MSG yang ditambahkan pada makanan domba telah menghasilkan peningkatan nafsu makan dari domba. Domba dengan oesophageal fistulas digunakan dalam eksperimen sham-feeding untuk melihat bagaimana pemasukan sham dipengaruhi oleh penambahan monosodium glutamat (MSG) ke bermacam-macam makanan straw untuk domba.

MSG pada 5-40 g/kg straw meningkatkan pemasukan sham sebanyak 146% (P = 0.04) dan 164% (P = 0.01). Penemuan ini mengindikasikan bahwa pemasukkan makanan dengan kualitas rendah dapat ditingkatkan dengan memperbaiki palatabilitas mereka dengan MSG.

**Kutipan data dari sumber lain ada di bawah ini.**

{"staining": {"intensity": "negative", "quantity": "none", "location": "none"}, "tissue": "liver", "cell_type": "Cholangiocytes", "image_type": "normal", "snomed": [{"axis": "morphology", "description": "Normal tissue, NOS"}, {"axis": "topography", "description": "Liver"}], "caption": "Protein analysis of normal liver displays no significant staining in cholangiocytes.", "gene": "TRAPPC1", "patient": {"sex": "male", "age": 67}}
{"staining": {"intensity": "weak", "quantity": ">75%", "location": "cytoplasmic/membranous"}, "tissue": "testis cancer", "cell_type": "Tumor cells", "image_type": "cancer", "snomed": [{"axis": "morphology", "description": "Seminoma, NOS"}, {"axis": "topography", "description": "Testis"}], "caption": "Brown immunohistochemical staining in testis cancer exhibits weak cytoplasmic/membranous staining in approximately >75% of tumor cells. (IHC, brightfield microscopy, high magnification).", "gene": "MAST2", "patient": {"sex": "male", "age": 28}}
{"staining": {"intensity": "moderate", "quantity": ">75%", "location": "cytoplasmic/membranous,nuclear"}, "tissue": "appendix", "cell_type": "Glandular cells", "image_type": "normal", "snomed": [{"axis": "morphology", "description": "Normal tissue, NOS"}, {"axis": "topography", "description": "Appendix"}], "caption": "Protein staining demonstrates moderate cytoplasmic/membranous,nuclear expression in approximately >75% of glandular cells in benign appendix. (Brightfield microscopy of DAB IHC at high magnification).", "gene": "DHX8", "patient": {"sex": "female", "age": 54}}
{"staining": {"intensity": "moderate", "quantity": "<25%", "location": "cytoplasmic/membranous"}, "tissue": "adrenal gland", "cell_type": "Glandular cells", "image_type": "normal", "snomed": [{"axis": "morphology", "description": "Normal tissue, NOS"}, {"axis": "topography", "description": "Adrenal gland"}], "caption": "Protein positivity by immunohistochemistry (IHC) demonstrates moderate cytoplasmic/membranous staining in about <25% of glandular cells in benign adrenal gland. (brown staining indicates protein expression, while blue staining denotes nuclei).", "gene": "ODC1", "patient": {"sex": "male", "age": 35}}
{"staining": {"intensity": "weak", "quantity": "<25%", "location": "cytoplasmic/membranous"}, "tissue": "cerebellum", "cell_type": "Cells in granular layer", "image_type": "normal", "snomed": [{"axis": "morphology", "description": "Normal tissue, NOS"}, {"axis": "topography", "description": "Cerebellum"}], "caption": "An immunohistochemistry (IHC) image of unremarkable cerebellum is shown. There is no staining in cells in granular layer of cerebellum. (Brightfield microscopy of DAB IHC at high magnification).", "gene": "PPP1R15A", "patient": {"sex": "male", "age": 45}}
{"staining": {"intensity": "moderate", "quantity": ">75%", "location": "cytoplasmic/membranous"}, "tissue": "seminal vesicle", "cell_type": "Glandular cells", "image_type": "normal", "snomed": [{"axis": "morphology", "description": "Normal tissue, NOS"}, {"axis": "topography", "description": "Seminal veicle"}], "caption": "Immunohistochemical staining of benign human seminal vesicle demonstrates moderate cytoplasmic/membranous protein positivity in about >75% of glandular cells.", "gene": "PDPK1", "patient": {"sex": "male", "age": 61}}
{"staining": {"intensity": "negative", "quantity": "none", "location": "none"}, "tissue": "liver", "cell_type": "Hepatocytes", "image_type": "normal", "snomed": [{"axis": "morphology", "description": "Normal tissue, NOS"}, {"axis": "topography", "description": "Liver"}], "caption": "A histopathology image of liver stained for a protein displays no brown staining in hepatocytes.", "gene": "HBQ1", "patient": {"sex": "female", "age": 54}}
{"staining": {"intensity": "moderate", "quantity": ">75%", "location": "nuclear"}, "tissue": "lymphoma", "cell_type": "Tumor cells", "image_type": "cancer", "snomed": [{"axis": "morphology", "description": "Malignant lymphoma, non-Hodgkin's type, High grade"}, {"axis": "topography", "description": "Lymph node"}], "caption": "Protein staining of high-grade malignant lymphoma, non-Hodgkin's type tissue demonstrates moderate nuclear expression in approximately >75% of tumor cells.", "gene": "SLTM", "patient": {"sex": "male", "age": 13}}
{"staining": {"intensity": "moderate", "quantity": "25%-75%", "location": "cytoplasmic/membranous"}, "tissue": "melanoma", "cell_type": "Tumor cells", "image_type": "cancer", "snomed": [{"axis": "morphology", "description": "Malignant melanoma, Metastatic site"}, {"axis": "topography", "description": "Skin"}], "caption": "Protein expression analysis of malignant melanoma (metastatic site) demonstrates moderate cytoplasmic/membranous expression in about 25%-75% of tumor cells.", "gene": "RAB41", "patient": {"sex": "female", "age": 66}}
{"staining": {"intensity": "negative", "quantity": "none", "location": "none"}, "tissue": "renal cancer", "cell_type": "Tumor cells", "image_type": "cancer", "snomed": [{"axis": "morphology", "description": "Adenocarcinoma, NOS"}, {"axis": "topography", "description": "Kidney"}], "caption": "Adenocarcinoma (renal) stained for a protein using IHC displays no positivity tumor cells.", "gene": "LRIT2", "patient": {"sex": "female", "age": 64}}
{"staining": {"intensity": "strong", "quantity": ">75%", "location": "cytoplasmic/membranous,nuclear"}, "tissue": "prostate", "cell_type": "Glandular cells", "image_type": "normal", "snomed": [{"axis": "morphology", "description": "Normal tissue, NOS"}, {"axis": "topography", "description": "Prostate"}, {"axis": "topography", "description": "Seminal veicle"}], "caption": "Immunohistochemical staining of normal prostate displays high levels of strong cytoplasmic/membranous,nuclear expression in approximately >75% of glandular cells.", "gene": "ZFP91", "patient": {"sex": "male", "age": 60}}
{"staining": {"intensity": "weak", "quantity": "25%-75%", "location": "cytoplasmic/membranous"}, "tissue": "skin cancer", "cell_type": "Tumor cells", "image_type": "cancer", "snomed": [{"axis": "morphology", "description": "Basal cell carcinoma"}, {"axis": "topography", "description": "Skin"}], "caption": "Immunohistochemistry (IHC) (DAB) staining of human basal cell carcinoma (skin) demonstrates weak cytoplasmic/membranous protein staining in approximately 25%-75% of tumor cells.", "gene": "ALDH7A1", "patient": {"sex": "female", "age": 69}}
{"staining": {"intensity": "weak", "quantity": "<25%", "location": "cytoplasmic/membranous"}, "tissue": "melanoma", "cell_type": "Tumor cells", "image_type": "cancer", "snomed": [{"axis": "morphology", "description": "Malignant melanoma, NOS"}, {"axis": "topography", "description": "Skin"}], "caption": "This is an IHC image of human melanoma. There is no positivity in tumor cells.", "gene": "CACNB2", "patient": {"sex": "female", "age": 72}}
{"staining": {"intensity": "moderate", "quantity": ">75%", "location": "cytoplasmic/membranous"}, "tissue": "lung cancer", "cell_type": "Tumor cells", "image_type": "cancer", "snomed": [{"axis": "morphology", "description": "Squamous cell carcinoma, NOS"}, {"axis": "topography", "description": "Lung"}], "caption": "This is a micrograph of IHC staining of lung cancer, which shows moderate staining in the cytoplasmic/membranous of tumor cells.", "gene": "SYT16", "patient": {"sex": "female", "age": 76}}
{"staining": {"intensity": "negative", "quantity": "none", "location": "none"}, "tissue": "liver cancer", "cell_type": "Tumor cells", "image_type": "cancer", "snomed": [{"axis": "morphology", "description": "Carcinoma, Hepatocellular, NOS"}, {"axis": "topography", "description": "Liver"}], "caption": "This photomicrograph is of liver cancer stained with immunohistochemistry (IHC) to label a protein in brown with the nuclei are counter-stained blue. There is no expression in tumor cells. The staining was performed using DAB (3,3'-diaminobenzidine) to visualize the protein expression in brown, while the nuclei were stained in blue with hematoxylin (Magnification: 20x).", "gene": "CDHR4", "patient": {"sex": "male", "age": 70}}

Terdapat hubungan yang dapat ditemukan dalam tes dengan subyek manusia: dua penemuan dengan MSG dan nafsu makan manusia ditemukan:

Ketika subyek manusia memakan makanan yang mengandung MSG, mereka cepat menjadi lapar lagi.

Manusia akan makan lebih banyak makanan yang ditambahkan dengan MSG daripada kontrol makanan yang tidak mengandung MSG.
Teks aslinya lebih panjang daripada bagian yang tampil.